What needs to be done:
Reproduce, word for word, all of the records; the pictures stay out.

Joint position lists:
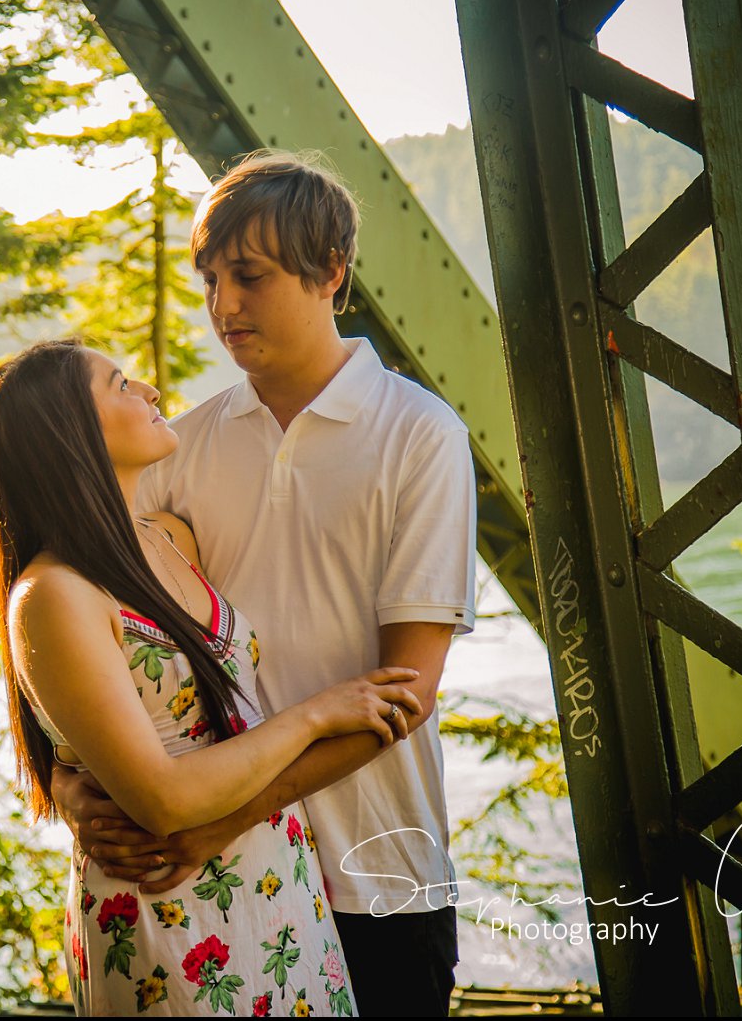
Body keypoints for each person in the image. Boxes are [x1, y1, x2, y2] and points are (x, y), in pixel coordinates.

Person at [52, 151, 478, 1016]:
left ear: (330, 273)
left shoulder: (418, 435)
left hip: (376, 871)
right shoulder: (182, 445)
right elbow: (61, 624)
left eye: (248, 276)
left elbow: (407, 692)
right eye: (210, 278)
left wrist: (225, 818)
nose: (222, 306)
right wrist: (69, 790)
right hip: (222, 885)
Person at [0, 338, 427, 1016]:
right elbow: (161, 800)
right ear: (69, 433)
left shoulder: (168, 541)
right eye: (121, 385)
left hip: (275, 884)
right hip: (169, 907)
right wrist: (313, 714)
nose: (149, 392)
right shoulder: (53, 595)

Exercise output:
Body keypoints for each person in the image. Boxes are [x1, y1, x2, y2] and points are (x, y), in pixel coordinates.

Person at [52, 151, 478, 1016]:
left ear: (330, 273)
left shoulder: (418, 435)
left hip: (376, 871)
right shoulder: (182, 445)
right elbow: (61, 624)
left eye: (248, 276)
left elbow: (407, 692)
right eye: (210, 278)
left wrist: (225, 818)
nose: (222, 306)
right wrist: (69, 790)
right hip: (222, 885)
Person at [0, 338, 427, 1016]:
right elbow: (161, 800)
right ear: (69, 433)
left shoulder: (168, 541)
right eye: (121, 385)
left hip: (275, 884)
right hip: (169, 907)
right wrist: (313, 714)
nose: (149, 392)
right shoulder: (53, 595)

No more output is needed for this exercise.